--- RECORD SET ---
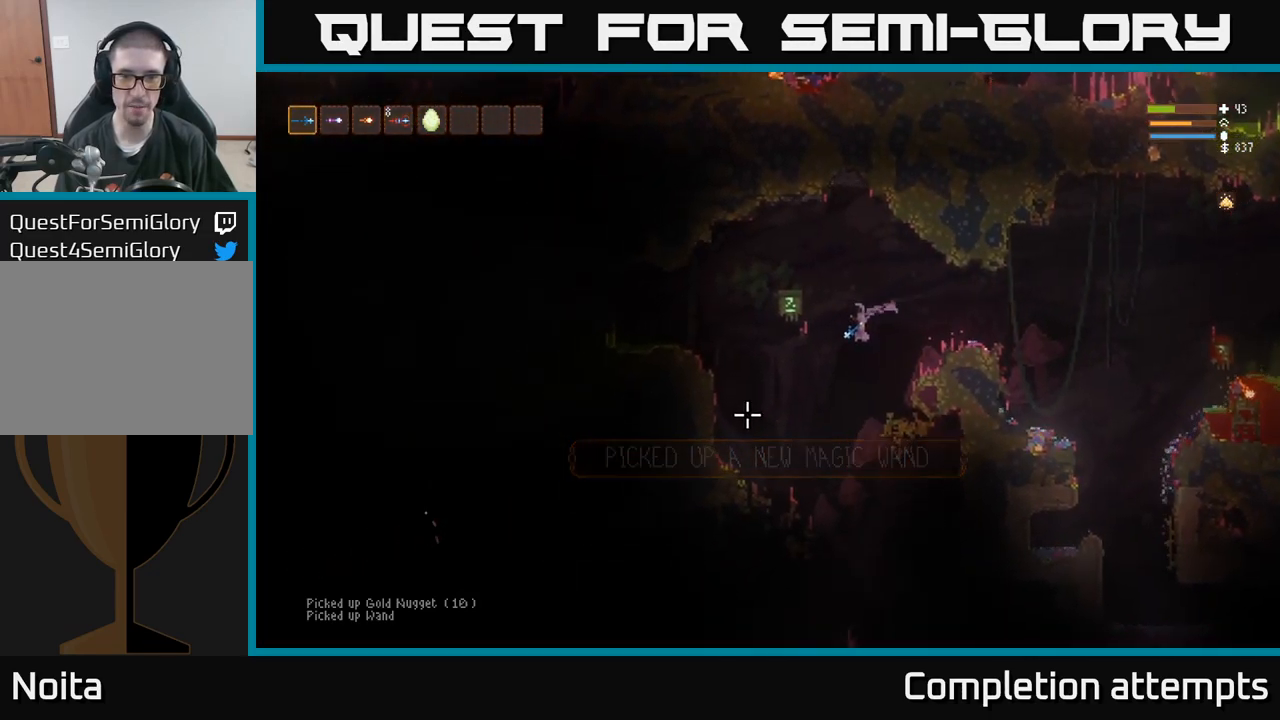
{"dt_ms": 500, "buttons": ["L2"], "left_stick": "left", "right_stick": "down-right", "events": [[150, "right_stick", "down-right"], [300, "left_stick", "center"], [400, "L2", "down"], [434, "left_stick", "left"]]}
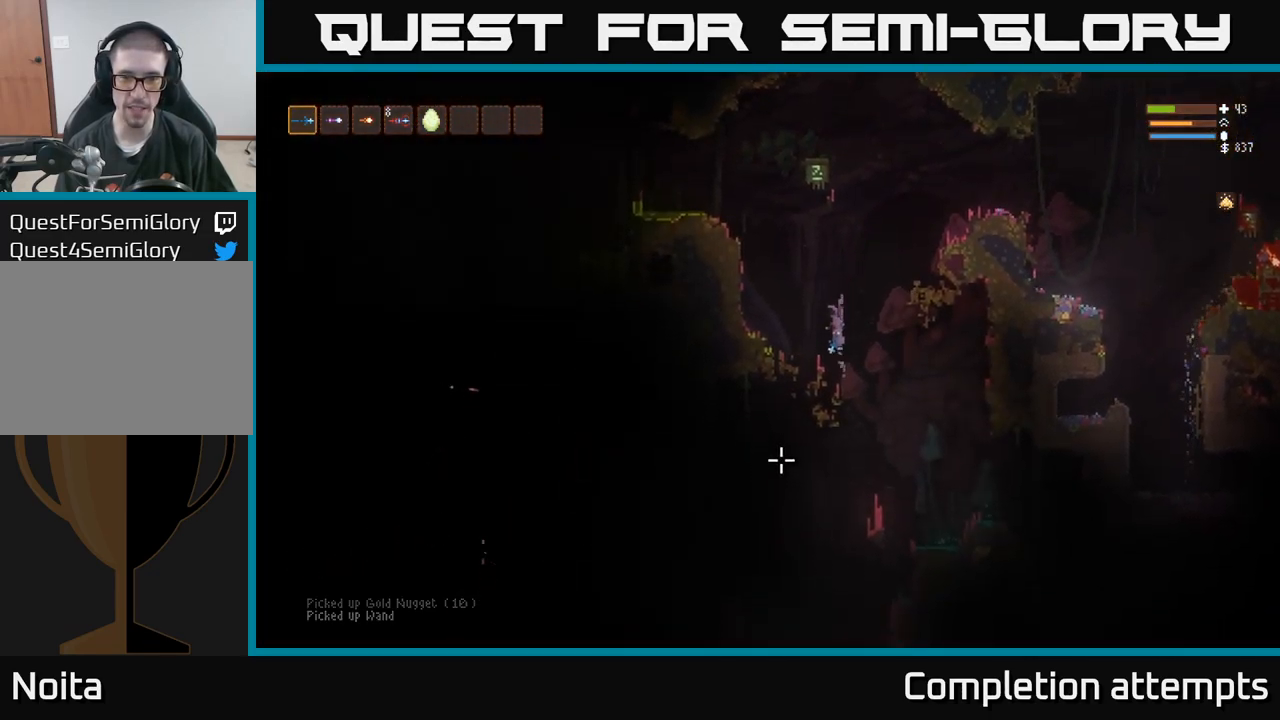
{"dt_ms": 1000, "buttons": [], "left_stick": "center", "right_stick": "down"}
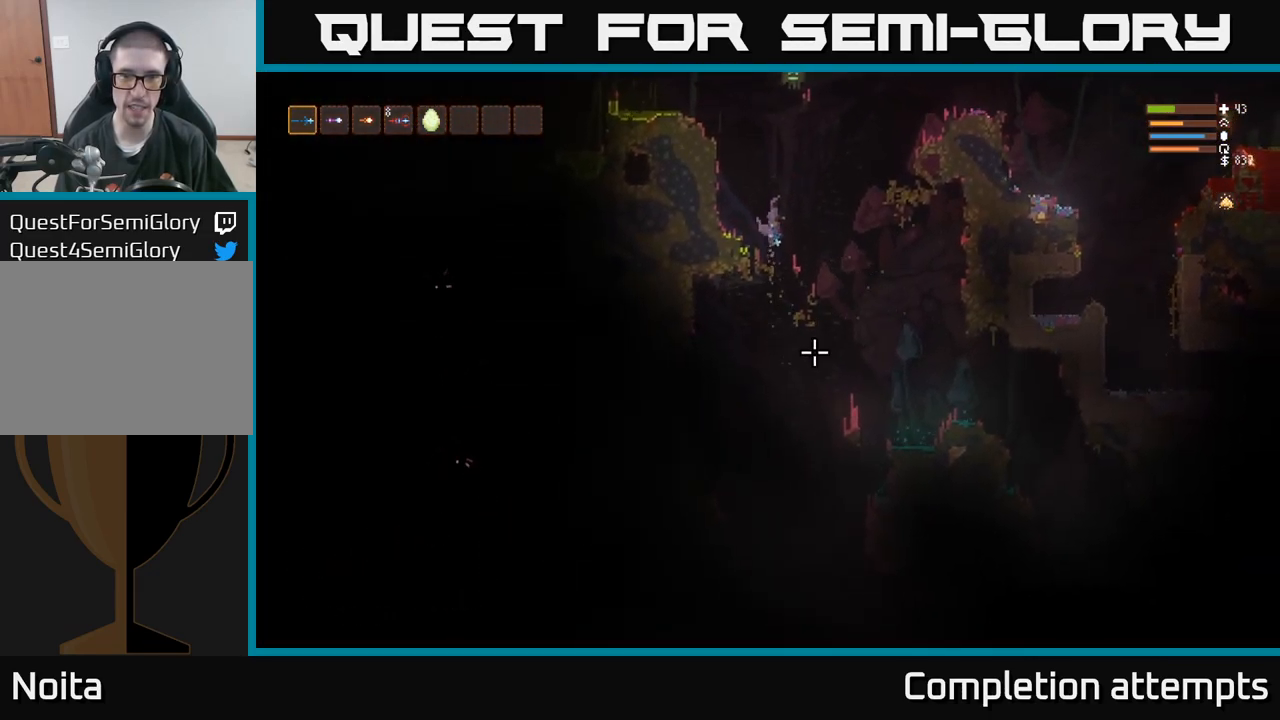
{"dt_ms": 500, "buttons": ["L2", "R2"], "left_stick": "left", "right_stick": "down", "events": [[334, "left_stick", "left"], [434, "L2", "down"], [484, "R2", "down"]]}
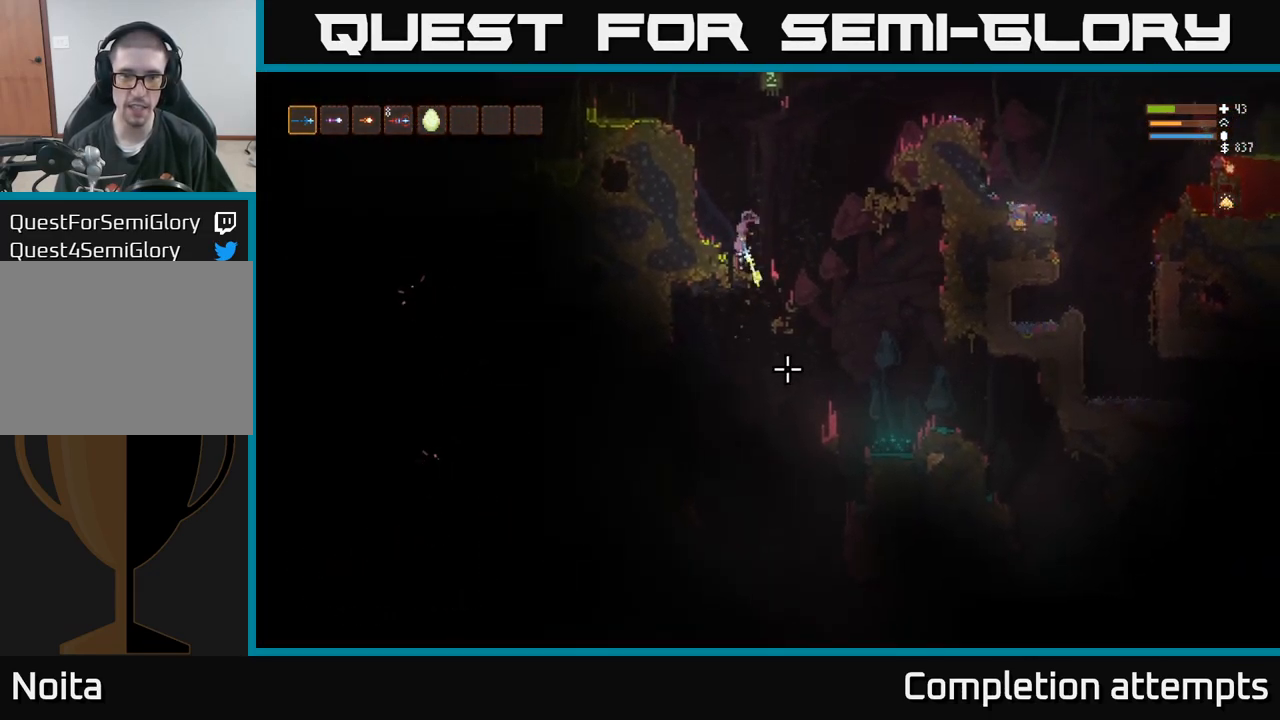
{"dt_ms": 500, "buttons": [], "left_stick": "center", "right_stick": "down", "events": [[67, "L2", "up"], [67, "left_stick", "center"], [117, "R2", "up"], [267, "left_stick", "left"], [417, "left_stick", "center"]]}
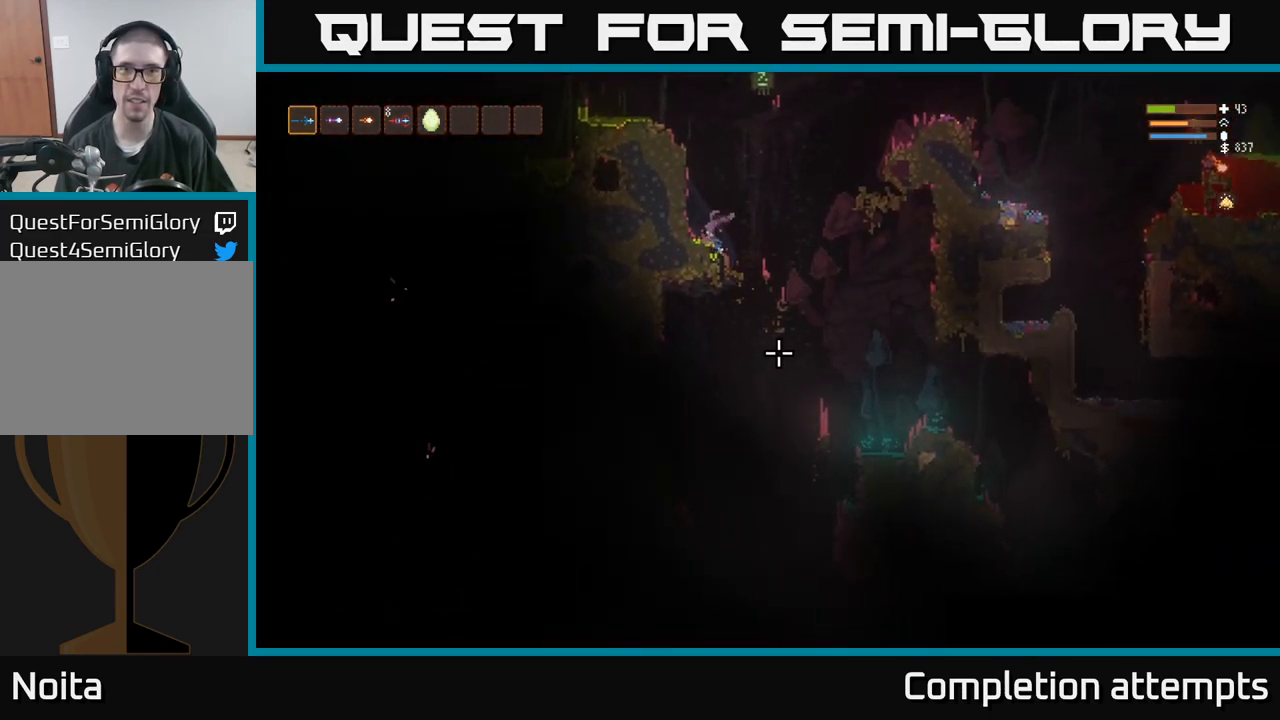
{"dt_ms": 984, "buttons": [], "left_stick": "center", "right_stick": "down"}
---
TASK PROMPT:
Repeat the data word for word. Skip the pictures.

OUTPUT BELOW:
{"dt_ms": 500, "buttons": ["L2"], "left_stick": "left", "right_stick": "down-right", "events": [[150, "right_stick", "down-right"], [300, "left_stick", "center"], [400, "L2", "down"], [434, "left_stick", "left"]]}
{"dt_ms": 1000, "buttons": [], "left_stick": "center", "right_stick": "down"}
{"dt_ms": 500, "buttons": ["L2", "R2"], "left_stick": "left", "right_stick": "down", "events": [[334, "left_stick", "left"], [434, "L2", "down"], [484, "R2", "down"]]}
{"dt_ms": 500, "buttons": [], "left_stick": "center", "right_stick": "down", "events": [[67, "L2", "up"], [67, "left_stick", "center"], [117, "R2", "up"], [267, "left_stick", "left"], [417, "left_stick", "center"]]}
{"dt_ms": 984, "buttons": [], "left_stick": "center", "right_stick": "down"}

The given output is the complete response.